> [Page excerpt]
Submitted to: Journal of Theoretical and Applied Genetics
Publication Type: Peer Reviewed Journal
Publication Acceptance Date: 9/14/2000
Publication Date: N/A
Interpretive Summary: New technologies have led to remarkable progress in plant scientists' understanding of the structural make-up of the genetic material of important crop plants. The more challenging task ahead now lies in determining the specific function of the thousands of individual genes, how they are controlled, and how they interact to determine the growth patterns sand overall productivity of the crop plants. From studies of novel partial hybrids we produced between the cereals oat and corn, we have obtained visual and molecular evidence that a gene known to be a control or regulating gene in corn can play a similar role when present in oat. An oat plant, into which had been added a large segment of corn genetic material that included this known regulator type gene, produced an abnormal leaf form. This leaf form had previously been shown to be associated with the corn gene functioning in a corn plant. The results demonstrate that the novel oat-corn partial hybrid plants that we developed can be a useful research tool for scientists trying to understand how genes regulate other genes and how genes interact to control growth rates and development pattern in plants. Such an understanding should help geneticists and plant breeders working to produce crop varieties that are more productive for farmers and more nutritious for consumers.

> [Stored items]
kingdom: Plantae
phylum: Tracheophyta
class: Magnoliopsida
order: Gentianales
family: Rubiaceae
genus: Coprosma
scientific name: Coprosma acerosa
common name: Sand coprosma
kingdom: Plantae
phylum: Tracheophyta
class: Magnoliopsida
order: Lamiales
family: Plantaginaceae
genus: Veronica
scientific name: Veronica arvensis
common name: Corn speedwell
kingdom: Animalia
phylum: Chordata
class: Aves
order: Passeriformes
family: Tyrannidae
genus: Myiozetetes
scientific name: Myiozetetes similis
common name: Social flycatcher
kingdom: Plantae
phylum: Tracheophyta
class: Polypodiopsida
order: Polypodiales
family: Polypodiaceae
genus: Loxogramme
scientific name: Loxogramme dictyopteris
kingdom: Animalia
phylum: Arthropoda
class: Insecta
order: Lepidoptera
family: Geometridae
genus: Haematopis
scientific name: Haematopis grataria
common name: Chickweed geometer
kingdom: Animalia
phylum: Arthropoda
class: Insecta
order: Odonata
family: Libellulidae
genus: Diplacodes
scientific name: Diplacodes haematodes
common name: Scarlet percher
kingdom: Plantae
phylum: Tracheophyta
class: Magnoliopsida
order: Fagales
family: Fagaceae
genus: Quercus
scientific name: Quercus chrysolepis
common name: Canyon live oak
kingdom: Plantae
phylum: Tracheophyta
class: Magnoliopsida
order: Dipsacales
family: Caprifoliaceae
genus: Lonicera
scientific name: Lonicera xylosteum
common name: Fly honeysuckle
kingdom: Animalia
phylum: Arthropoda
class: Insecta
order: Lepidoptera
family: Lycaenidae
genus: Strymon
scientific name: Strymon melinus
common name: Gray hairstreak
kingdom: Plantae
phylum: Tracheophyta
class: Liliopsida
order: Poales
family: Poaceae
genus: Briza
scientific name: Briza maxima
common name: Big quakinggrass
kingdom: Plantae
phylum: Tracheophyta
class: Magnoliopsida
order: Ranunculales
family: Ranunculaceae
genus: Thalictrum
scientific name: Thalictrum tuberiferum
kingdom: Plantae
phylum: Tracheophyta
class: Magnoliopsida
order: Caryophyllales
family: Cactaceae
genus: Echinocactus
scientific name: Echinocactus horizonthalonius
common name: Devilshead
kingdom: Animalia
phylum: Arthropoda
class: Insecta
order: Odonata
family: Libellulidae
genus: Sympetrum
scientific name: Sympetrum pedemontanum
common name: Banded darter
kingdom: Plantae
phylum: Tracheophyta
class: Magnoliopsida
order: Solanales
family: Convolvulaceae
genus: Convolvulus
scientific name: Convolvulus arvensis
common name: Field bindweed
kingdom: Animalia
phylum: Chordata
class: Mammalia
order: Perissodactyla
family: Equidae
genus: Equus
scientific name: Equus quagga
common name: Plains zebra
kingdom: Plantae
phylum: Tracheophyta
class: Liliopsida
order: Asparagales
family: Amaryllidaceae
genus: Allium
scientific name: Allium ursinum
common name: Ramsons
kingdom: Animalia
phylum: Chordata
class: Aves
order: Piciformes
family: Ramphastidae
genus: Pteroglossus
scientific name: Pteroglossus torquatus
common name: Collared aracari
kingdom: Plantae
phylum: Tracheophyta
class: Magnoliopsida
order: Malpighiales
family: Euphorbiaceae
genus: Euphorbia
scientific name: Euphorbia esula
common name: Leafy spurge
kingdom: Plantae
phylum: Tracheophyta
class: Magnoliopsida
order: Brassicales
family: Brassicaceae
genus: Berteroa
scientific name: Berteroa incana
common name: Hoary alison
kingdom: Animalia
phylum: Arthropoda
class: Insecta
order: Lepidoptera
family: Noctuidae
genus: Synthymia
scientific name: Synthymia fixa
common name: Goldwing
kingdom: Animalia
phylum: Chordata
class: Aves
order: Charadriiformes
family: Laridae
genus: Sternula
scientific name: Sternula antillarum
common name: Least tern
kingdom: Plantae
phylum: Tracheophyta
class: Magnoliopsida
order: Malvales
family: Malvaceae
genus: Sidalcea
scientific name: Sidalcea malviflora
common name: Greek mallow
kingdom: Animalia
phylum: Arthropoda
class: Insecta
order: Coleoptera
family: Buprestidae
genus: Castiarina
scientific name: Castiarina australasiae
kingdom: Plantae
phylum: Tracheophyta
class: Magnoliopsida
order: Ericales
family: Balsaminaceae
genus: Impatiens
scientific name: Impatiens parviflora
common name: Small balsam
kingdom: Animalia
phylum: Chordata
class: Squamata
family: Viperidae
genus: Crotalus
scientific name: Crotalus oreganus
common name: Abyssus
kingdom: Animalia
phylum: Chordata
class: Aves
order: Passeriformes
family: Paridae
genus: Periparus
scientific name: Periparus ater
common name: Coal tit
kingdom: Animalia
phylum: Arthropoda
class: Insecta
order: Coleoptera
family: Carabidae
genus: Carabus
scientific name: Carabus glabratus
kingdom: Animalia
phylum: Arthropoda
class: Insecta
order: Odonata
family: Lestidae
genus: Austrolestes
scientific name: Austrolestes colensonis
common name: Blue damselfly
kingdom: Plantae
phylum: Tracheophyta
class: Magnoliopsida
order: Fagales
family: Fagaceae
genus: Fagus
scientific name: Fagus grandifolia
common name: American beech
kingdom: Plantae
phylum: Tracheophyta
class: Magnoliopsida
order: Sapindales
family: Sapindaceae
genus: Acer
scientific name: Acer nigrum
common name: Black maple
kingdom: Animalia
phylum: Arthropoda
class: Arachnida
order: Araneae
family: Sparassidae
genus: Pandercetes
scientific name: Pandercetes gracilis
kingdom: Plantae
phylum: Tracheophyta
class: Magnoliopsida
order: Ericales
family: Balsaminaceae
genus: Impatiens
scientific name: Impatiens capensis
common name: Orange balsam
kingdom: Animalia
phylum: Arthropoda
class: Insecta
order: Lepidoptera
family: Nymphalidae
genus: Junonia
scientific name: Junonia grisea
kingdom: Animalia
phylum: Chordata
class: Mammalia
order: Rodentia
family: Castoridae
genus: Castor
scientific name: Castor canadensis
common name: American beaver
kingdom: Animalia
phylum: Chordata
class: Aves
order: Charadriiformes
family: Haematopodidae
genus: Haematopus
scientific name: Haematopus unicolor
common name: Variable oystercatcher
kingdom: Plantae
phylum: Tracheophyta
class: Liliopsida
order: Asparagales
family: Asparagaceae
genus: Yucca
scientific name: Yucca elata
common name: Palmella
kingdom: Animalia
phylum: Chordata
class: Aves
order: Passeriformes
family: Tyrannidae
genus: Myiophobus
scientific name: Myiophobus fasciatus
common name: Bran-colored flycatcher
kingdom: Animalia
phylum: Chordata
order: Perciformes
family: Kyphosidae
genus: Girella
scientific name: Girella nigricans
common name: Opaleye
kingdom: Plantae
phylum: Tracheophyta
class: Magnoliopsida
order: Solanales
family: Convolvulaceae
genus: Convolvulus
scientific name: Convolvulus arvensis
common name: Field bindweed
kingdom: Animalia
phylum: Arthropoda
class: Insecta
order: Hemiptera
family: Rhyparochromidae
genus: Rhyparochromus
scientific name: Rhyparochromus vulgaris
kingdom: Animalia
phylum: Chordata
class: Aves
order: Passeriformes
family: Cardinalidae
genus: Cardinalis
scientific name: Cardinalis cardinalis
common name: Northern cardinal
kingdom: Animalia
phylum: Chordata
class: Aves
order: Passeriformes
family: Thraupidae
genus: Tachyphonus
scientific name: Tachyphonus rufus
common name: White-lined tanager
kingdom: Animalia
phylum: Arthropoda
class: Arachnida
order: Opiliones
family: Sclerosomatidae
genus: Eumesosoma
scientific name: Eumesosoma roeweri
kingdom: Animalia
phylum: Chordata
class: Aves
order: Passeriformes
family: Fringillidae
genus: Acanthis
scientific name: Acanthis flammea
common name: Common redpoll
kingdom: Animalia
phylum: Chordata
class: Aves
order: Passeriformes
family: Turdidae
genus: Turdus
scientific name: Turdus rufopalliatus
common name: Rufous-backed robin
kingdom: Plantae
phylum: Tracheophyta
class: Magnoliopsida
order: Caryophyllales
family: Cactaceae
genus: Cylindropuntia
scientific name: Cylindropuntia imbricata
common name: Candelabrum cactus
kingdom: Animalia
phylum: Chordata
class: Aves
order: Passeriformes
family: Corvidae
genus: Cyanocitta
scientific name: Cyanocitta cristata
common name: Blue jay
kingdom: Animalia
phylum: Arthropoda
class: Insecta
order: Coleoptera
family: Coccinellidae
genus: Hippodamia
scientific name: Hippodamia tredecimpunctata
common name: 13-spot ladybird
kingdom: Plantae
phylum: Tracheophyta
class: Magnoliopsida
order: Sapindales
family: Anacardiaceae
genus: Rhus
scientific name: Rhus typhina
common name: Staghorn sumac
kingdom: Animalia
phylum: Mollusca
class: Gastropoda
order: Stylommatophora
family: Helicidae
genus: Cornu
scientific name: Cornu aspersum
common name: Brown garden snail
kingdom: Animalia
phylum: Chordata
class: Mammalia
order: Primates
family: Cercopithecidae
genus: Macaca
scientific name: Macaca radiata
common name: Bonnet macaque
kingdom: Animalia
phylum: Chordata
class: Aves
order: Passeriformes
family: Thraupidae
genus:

> [The problem]
Continue the summary of the oat-corn partial hybrid research, beginning immediately after its final sentence.

> [Task answer]
Technical Abstract: The knotted1-like class of homeobox (knox) genes are thought to be involved in meristem establishment, maintenance, and organogenesis. Ectopic expression of knox genes in homologous and heterologous plant species results in two general phenotypes: distal-to-proximal cell type transformations and the loss of apical dominance. Dominant mutations in the emaize liguleless3 (lg3) homeobox gene result in a blade (distal) -to-sheat (proximal) transformation at the midrib region of the leaf, and ectopic expression of the lg3 gene is believed to cause the phenotype. Morphological examination of a maize chromosome 3 addition line of oat revealed several phenotypes characteristic of misexpression of knox genes including: a blade-to-sheath transformation at the midrib region of the leaf, a hook-shaped panicle, and abnormal outgrowth of aerial axillary buds. Genetic analyses of an F2 family segregating for maize-chromosome 3 in oat showed that the presence of a stable maize-chromosome 3 was require for the expression of these cell fate abnormalities. We suspected that the maize lg3 gene, that is located on maize-chromosome 3, was involved in the phenotypes observed in the addition line. RNA expression analysis of leaf sheath tissue from oat plants carrying maize-chromosome 3 demonstrated that the maize lg3 gene is expressed in oat, indicating that this expression is associated with the blade-to-sheath transformation, hook-shaped panicle and outgrowth of aerial axillary bud phenotypes. Our results demonstrate that the maize addition lines of oat are useful genetic stocks to study expression of maize genes in oat.